We do not need to run out of all oil for civilization to crash...and indeed we never will.  Oil depletion is in fact an asymptote, not an actual condition we will ever encounter.

But running out of cheap oil is another matter entirely.  That is in fact in our near future.  And that will spell the end of our civilization and political institutions as we know them today.  America--and the rest of the industrial world--cannot exist without cheap energy.  Every advance our civilization has made has been predicated on our ability to utilize ever-greater amounts of energy.

Silk

In my opinion the pessamistic outlook on life is one of the greatest things about humanity, because its that attitude of life "could" be better has been the true driving force for humanitys development because people keep wanting things better, so they make it better, would the Xbox360 exist if everyone was quite happy to pay the same price for the Xbox at this stage for example? Then look at everything else, its the pessamistic and wanting to improve outlook on peoples lives that make these developments happen, because without it there would be no motivation behind it, this motivation to improve is why i think the oil crash will not be as bad as people assume.

The Overlord

Quote from: Zakharra on February 25, 2009, 10:54:01 AM
If America is that badly off. Mexico would be even worse off.

Required work:
a – In the forum discussion on oil depletion, what does the first post say America and the rest of the industrial world cannot exist without?
b – Extend the forum discussion on oil depletion, picking up right after its last line.

Entries supplied:

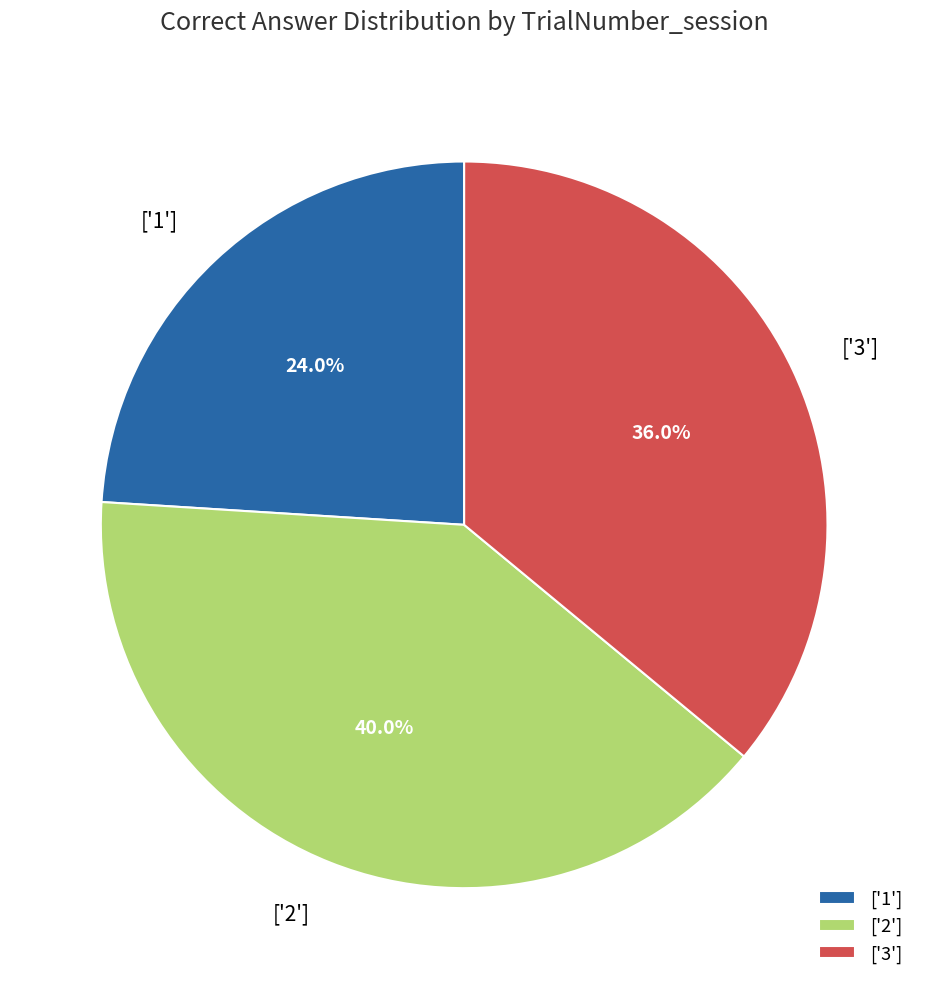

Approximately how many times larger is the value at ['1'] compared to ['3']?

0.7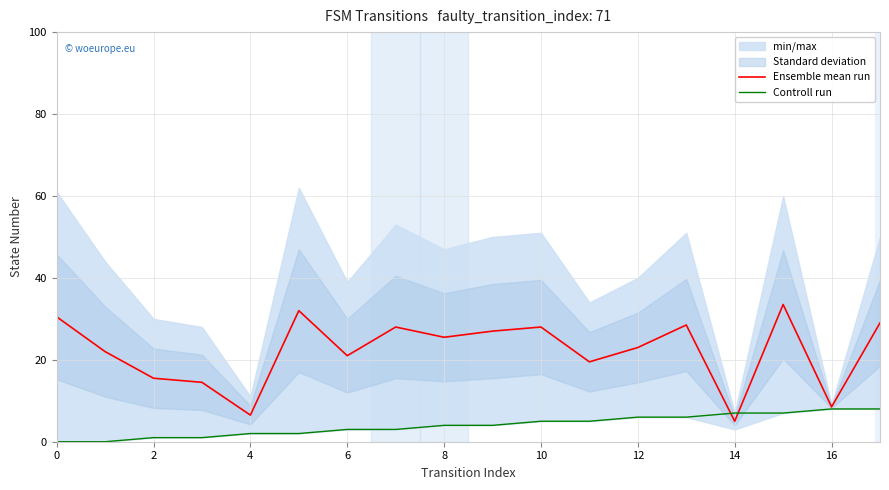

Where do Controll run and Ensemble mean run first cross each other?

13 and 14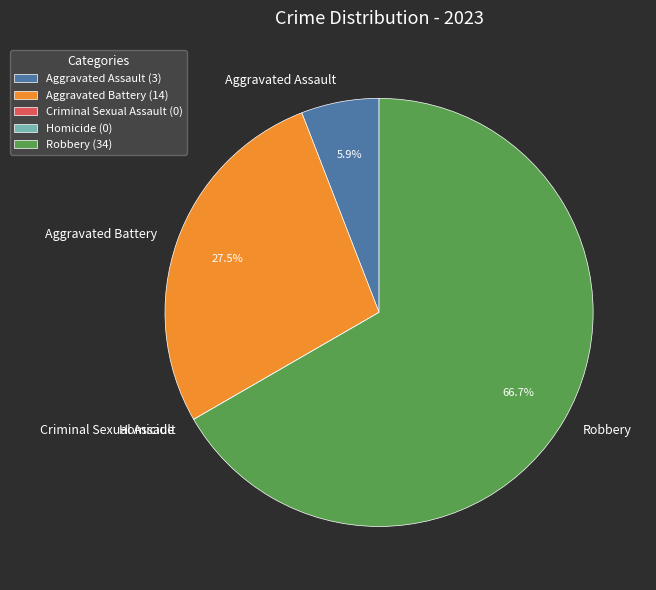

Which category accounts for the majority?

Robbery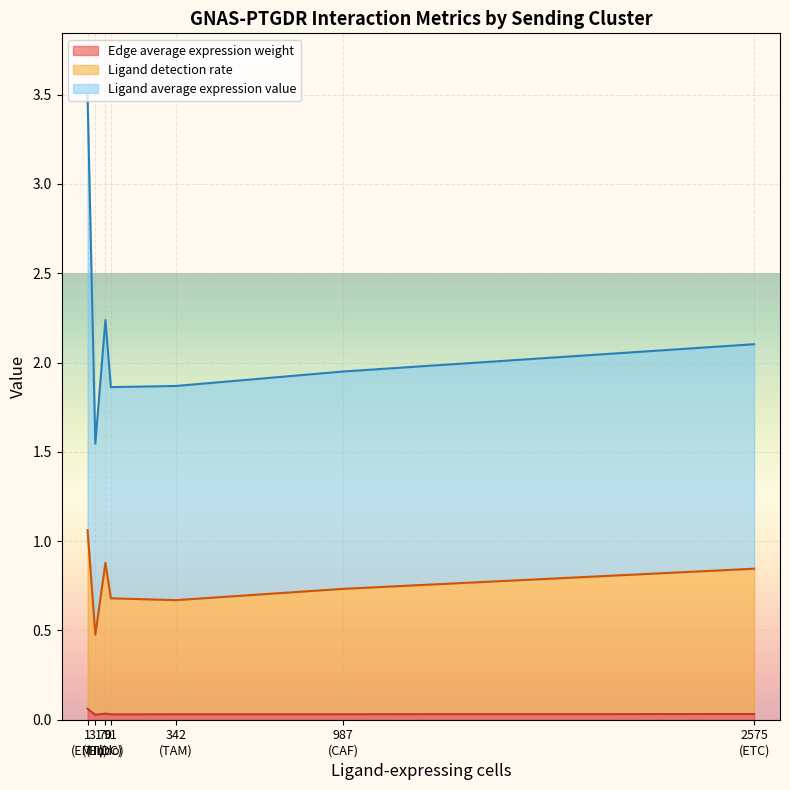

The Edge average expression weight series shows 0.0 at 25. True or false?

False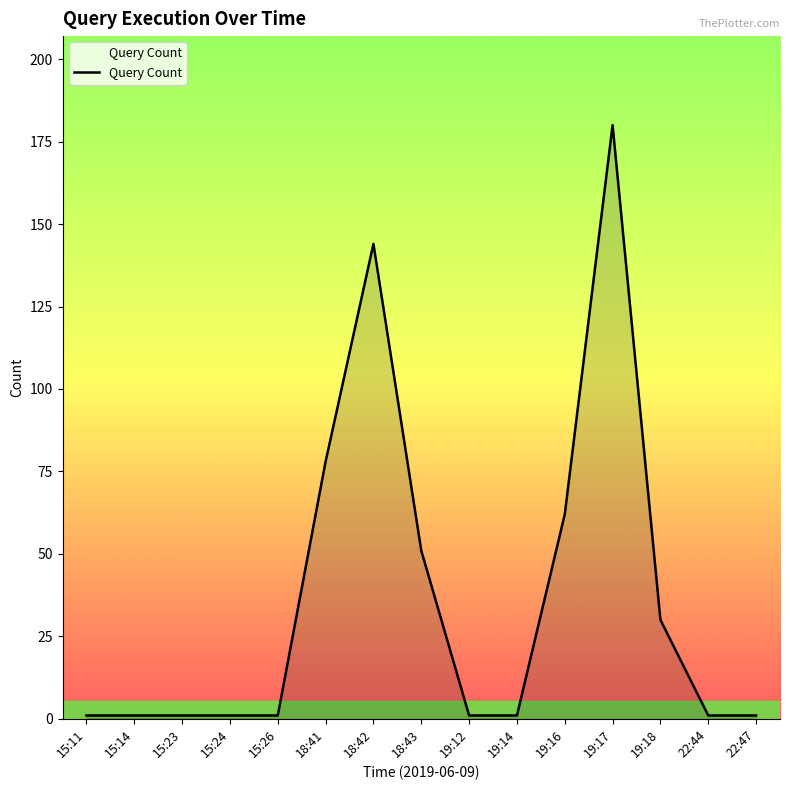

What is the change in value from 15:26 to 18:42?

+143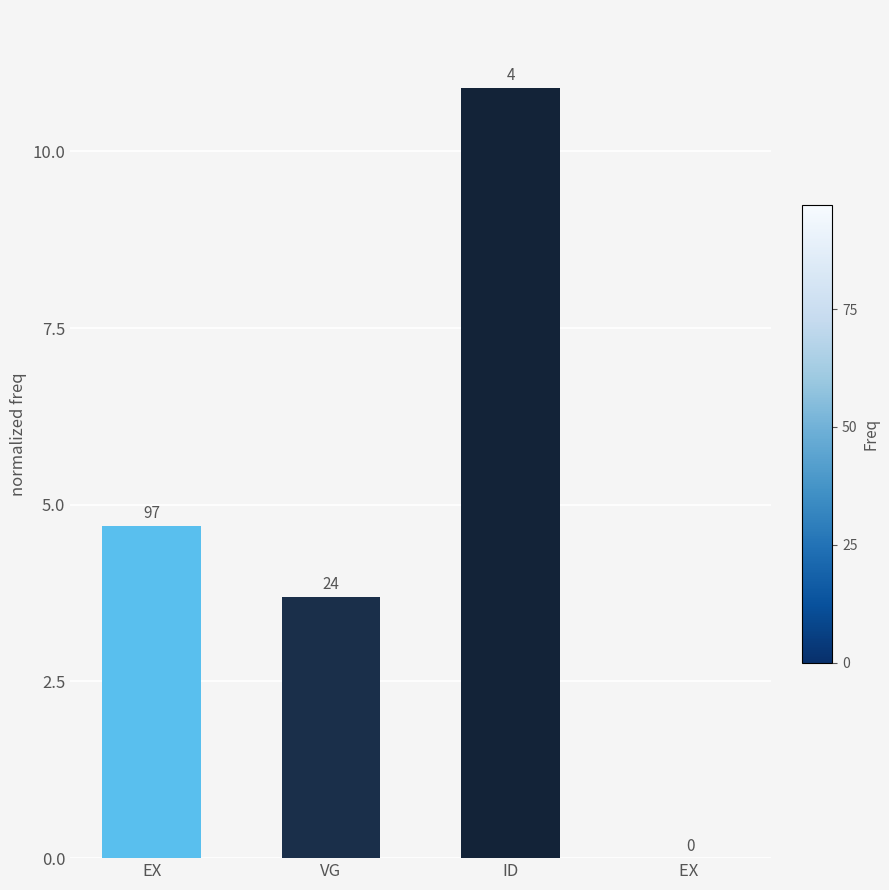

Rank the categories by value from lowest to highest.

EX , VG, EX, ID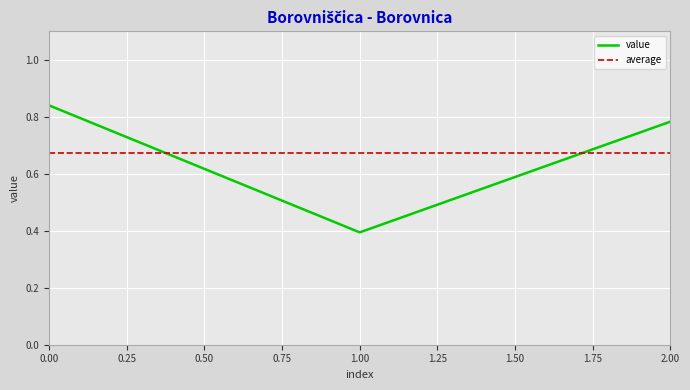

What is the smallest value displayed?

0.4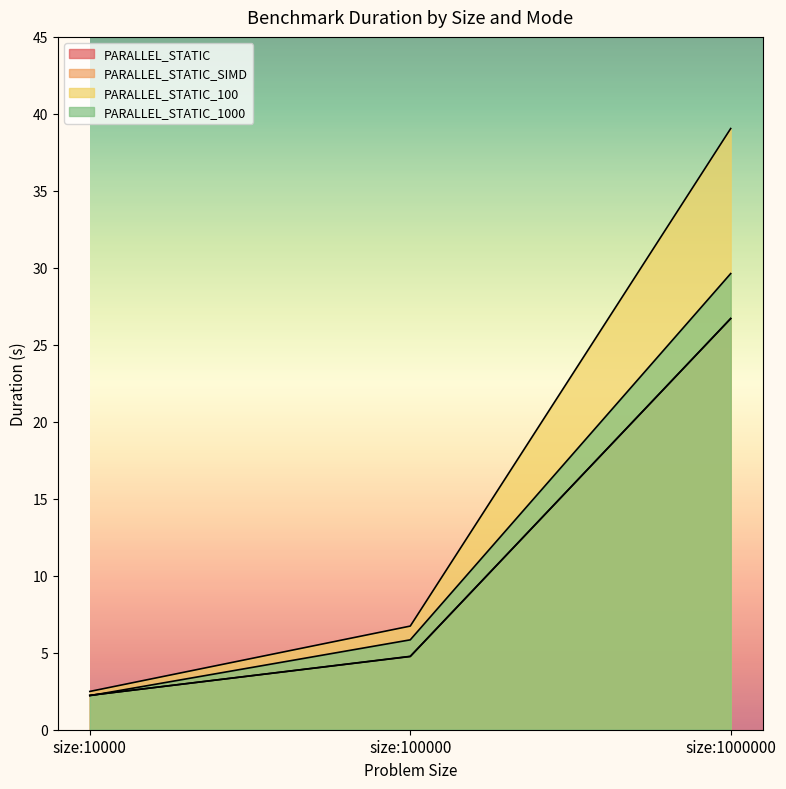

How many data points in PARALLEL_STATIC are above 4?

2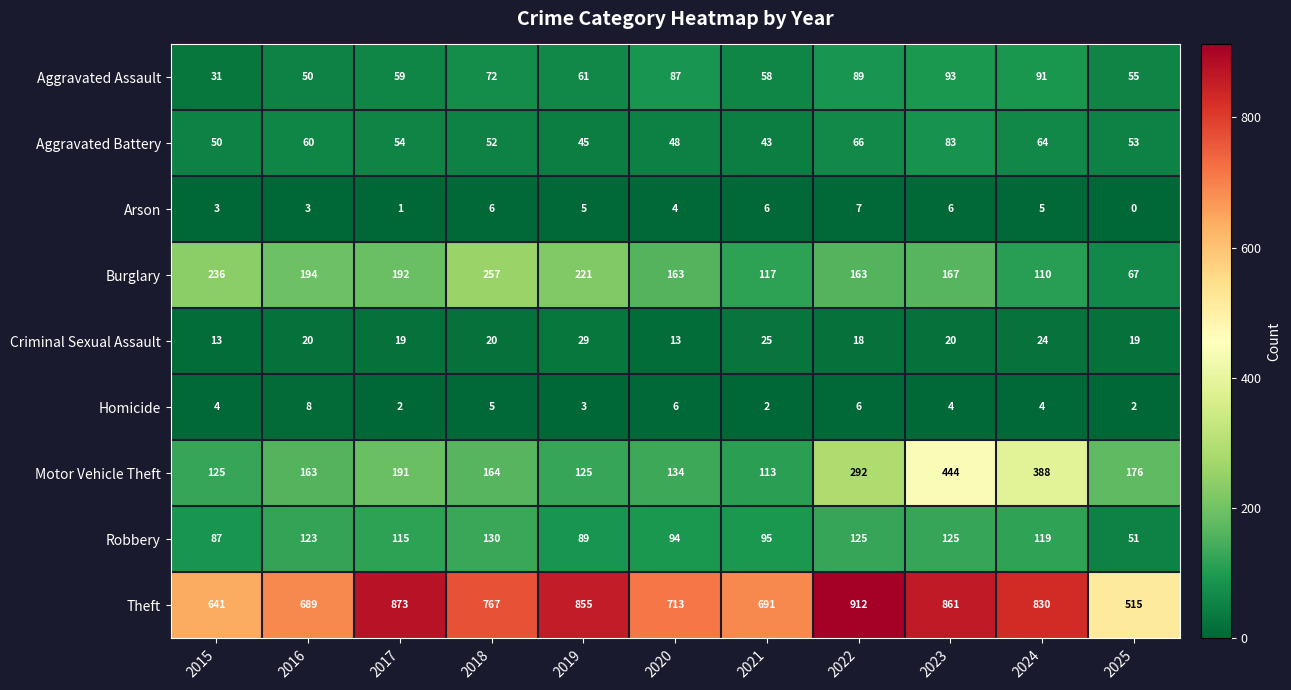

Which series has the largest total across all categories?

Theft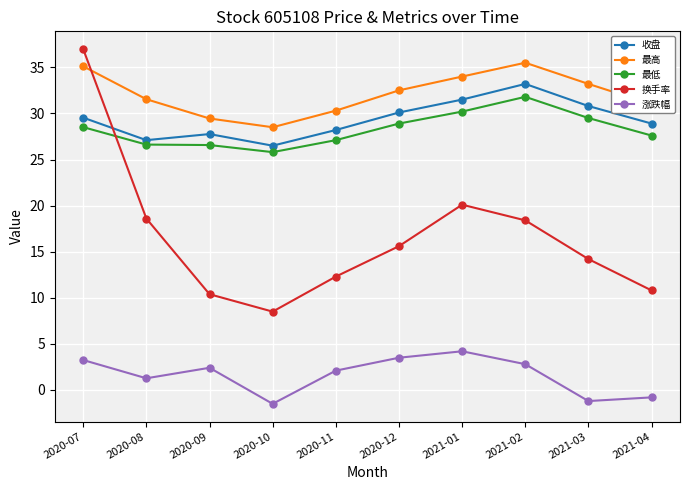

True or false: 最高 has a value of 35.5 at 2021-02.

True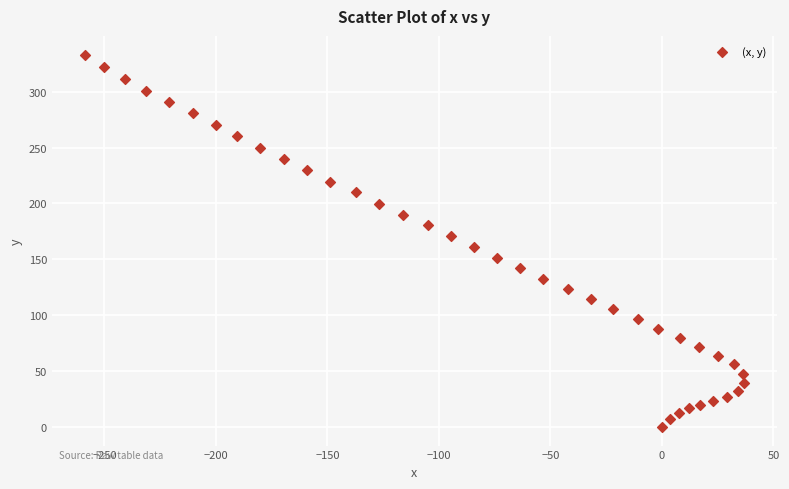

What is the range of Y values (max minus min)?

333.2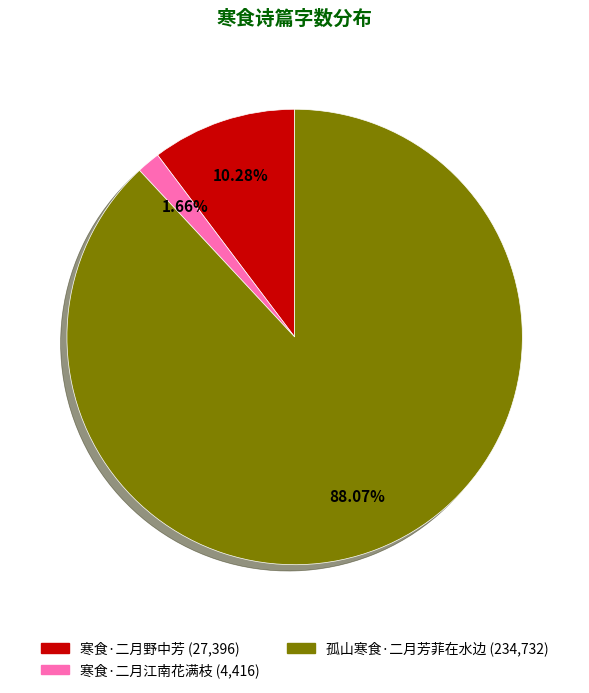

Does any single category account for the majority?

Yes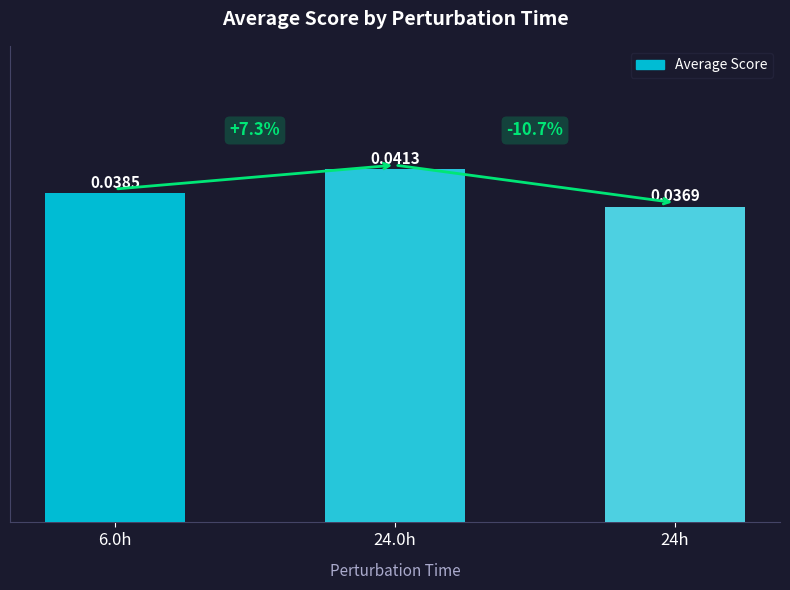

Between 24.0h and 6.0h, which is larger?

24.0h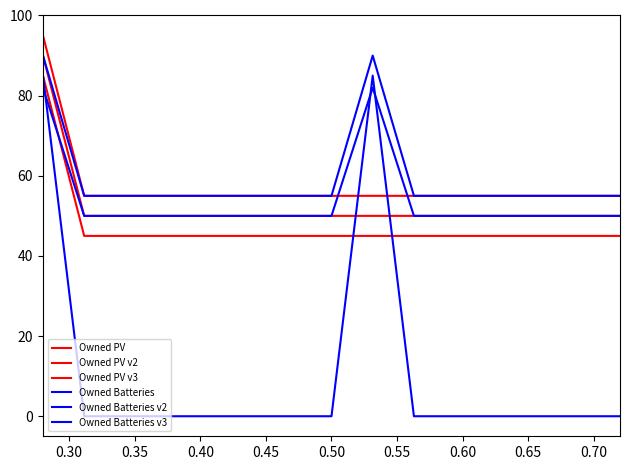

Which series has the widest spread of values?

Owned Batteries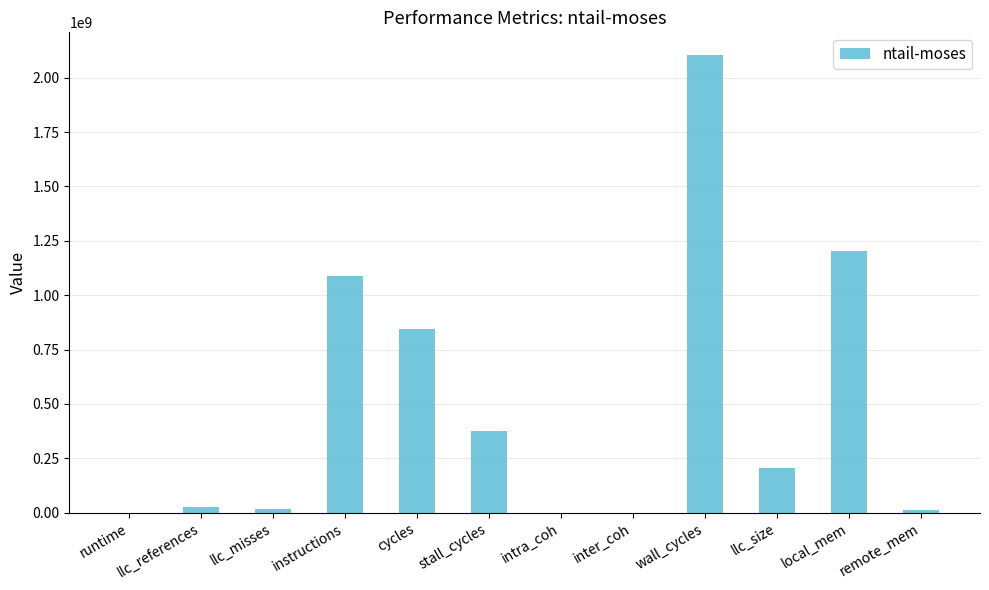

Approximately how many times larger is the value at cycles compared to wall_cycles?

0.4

Answer list:
a – Cheap energy.

b –
I wouldn't be concerned about Mexico. That good old Texas pride that sometimes comes a little too close to arrogance for the other 49 states will pay off then; their former northern territory will be bristling with guns and attitude aplenty just daring them to come back in and try to take it.

Diverting west won't help either; the deserts of Arizona kills migrants now that try to cross it and avoid checkpoints. Try rolling an army through that when US forces are waiting for you on the other end. Good luck with that Pablo...

OldSchoolGamer

I doubt we're going to see an organized, state-sponsored attempt by Mexico to take American territory.  What I'm envisioning is more along the lines of mass migration...a slower, gentler but still very powerful demographic shift.

The Overlord

Quote from: TyTheDnDGuy on February 26, 2009, 07:13:26 PM
I doubt we're going to see an organized, state-sponsored attempt by Mexico to take American territory.  What I'm envisioning is more along the lines of mass migration...a slower, gentler but still very powerful demographic shift.

Of course we've been seeing that for years; the migration, it just hasn't become en masse yet.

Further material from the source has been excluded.